I have found myself in Zahar, a village in Jordan just south of the Syrian border. This is where my fiancées family is from, and this is where they gather to grieve.
In Islam there is a three day mourning period. The women stay in the house and welcome female visitors, while the men do the same at a venue that translates as ‘court’. Arabic coffee and dates are served both sides. In the evening when all visitors have left, the men come home and everyone breathes a sigh of relief that the day has passed.
But I don’t want to get into funeral etiquette or traditions. Some things aren’t meant for sharing.
Zahar: deep green, the colour of olive tree leaves that line the curving roads, and whose rustling accentuates the domestic quietude of village life. The beige walls of square houses are speckled with sunlight filtering through vine leaves like daytime fairylights. Forget the word ‘poor’ that Ammanites bandy about; the crowing of chickens and the tinkle of cow bells are heavenly in a way money doesn’t comprehend. Countryside calls for a wonderful mix of practicality and imagination.

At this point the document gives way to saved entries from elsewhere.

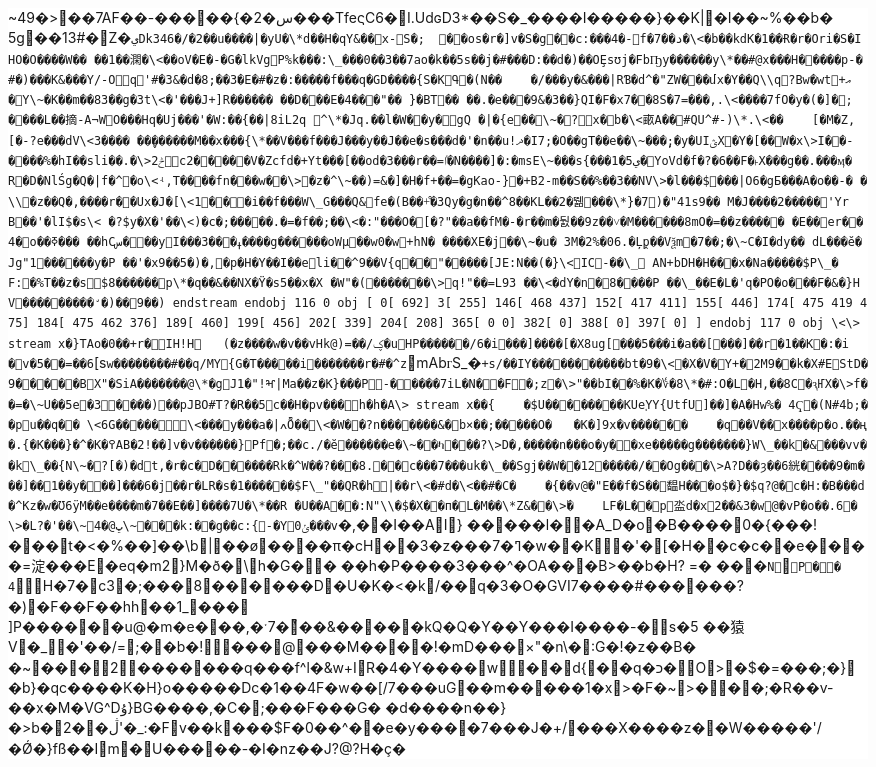 \~49�\>��7AF��-�����{�س�2���TfeςC6�I.UdɢD3\*��S�\_����I�����}��K|�I��\~%��b�	5g��13#�Z�`يDk346�/�2��u����|�yU�\*d��H�qY&��x-S�;	��os�r�]v�S�g��c:���4�-f�د��7�\<�b��kdK�1��Ɍ�r�Ori�S�IHO�O����W�� ��1��澖�\<��oV�E�-�G�lkVgP%k���:\_���0��3��7ao�k��5s��j�#���D:��d�)��OȨsʊj�FbҦy������y\*��#@x���H�����p-�#�)���K&���Y/-Oq'#�3&�d�8;��3�E�#�z�:�����f���q�GD����{S�KԳ�(N��	�/���y�&���|RƁ�d^�"ZW���մx�Y��Q\\q?Bw�wt+އ�Y\~�K��m��83��g�3t\<�'���J+]R������
��D���E�4���"�� }�BT��
��.�e���9&�3��}QI�F�x7�󳒩�8S�7=���,.\<����7fO�y�(�]�;����L��摘-A¬WO���Hq�Uj���'�W:��{��|8iL2q
^\*�Jq.��l�W��y�gQ
�|�{e��\~�?x�b�\<畞A��݌#QU^#-)\*.\<��	[�M�Z,[�-?e���dV\<3����
��̬������M��x���{\*��V���f���J���y��J��e�s���d�'�n��u!ޛ�I7;�O��gT��e��\~���̦;�y�UIؿX�Y�[��W�x\>I��-����%�hI��sli��.�\>ݲ2c2�����V�Zcfd�+Yt���[��od�3���r��=ٵ�N����]�:�msE\~���s{���1�5ي�YoVd�f�?�6��F�˫X���g��.���ӎ�R�D�NlŚg�Q�|f�^�o\<ʵ,T����fn���w��\>�z�^\~��)=&�]�H�f+��=�gKao-}�+B2-m��S��%��3��NV\>�l���$���|O6�gƂ���A�o��-�
�\\�z��Q�,����r��Ux�J�[\<1���i��f���W\_G���Q&޲fe�(B��+͒�3Qy�g�n��^8��KL��2�뛞���\*}�7)�"41s9��	M�J����2�����'YrB��'�lI$�s\< �?$y�X�'��\<)�c�;�����.�=�f��;��\<�:"���O�[�?"��a��fM�-�r��m�둸��9z��˅�M������8mO�=��z����� �E��er��4�o��ߧ���
��hCس���yI���3���ߪ����g������oWμ��w0�w+hN�
����XE�j��\~�u�
3M�2%�06.�Ļ̭p��Vѯm�7��;�\~C�I�dy��	dL���ĕ�Jg"1������y�P
��'�x9��5�)�,�p�H�Y��I��eli��^9��V{q��"�����[JE:N��(�}\<IC-��\_
AN+bDH�H���x�Na�����$P\_�F:�%T��z�s$8������p\*�q��&��NX�Ÿ�s5��x�X
�W"�(�������\>q!"��=L93
��\<�dY�n�8����P
��\_��E�L�'q�PO�o���F�&�}HV���������̛�)��9��)
endstream
endobj
116 0 obj
[ 0[ 692] 3[ 255] 146[ 468 437] 152[ 417 411] 155[ 446] 174[ 475 419 475] 184[ 475 462 376] 189[ 460] 199[ 456] 202[ 339] 204[ 208] 365[ 0 0] 382[ 0] 388[ 0] 397[ 0] ] endobj
117 0 obj
\<\>
stream
x�}TAo�0��+r�IH!H	(�z����w�v��vHk@)=��/ؼ�uHP������/6�i���]����[�X8ug[���5���i�a��[���]��r�1��K�:�i�v�5��=��6`[s`w��������#��q/MY{G�T�����i�������r�#�^z`mAbꮁS\_�`+s/��IY�����������bt�9�\<�X�V�Y+�2M9��k�X#EStD�9�����BX"�SiA�������@\*�gJ1�"!ⶳ|Ma��z�K}���P-�����7iL�N��F�;z�\>"��bI��%�K�؇�8\*�#:O�L�H,��8C�ԇҤX�\>f��=�\~U��5e�3����)��pJBO#T?�R��5c��H�pv���h�h�A\>
stream
x��{	�$U��������KUe֚YY{UtfU]��]�A�Hw%�
4Ҁ�(N#4b;��pu��q��
\<6G�����\<���y���a�|ߍȬ��\<�W��?n�������&�b×��;�����O�	�K�]9x�v������	�q��V��x����p�o.��ң�.{�K���}�^�K�߉AB�2!��]v�v������}Pf�;��c./�ӗ������e�\~��ካ���?\>D�,�����n���o�y��xe�����g�������}W\_��k�&���vv��k\_��{N\~�?[�)�dt,�r�c�D������Rk�^W��?���8.��c���7���uk�\_��Sgj��W��12�����/��Og���\>A?D��ȝ��6絖����9�m���]��1��y���]���6�j��r�LR�s�1������$F\_"��QR�h|��r\<�#d�\<��#�C�	�{��v@�"E��f�S��馧H���o$�}�$q?@�c�H:�B���d�^Kz�w�Ʊ6ÿM��e����m�7��E��]����7U�\*��R	�U��Α��:N"\\�$�X��п�L�M��\*Z&��\>֔�	LF�L��p泴d�x2��&3�w@�vP�o��.6�\>�L?�'��\~ڀ@�4\~���k:��g��c:{-�Y0ݵ���v`�,��I��A׻I}
�����l��A\_D�o�B����0�{���!�׉��t�\<�%��]��\\b|��ø����π�cΗ��3�z���ߣ�7�w��K�'�[�H��c�c��e����=淀���E�eq�m2}M�ð�\\h�G��	��h�P����3���^�OA���B\>��b�H?	=�
���`N``P��4`H�7�c3�;���8������D�U�K�\<�k/��q�3�O�GVI7����#������?�)�F��F��hh��1\_���
]P������u@�m�e���,�ˑ7�ͮ��&�����kQ�Q�Y��Y���I����-�s�5	��猿V�\_�'��/=;��b�!���@���M����!�mD���×"�n\\�:G�!�z��B�
�\~���2�������q���f^l�&w+IR�4�Y����w��d{��q�כ�O\>�$�=���;�}�b}�qc����K�H}o�����Dc�1��4F�w��[/7���uG��m�����1�x\>�F�\~\>���;�R��v-��x�M�VG^Dۇ}BG����,�C�;���F���G�	�d����n��}�\>b�ڷ��2'�\_:�Fv��k���$F�0��^��e�y����7���J�+/���X����z��W�����'/�Ǿ�}fß��Im�U�����-�I�nz��J?@?H�ҫ�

The house: wind whistles through red rust windows, and the water heater broke long ago, but age-old blankets were folded by a loving grandmother who did not know that they would come to her family’s rescue when she couldn’t.
A boy in a red keffiyeh bobs along on his donkey. A farmer bumps past on his red open top tractor. He reminds me that this is everyone’s summer family home, from Jordan to the South of France.
And while the paint flakes from the ceilings like Juddeh’s ashes blessing our sleeping heads, the morning sun bathes our wounds in childhood memories of tyre swings and we can walk into the next day clean and absolved.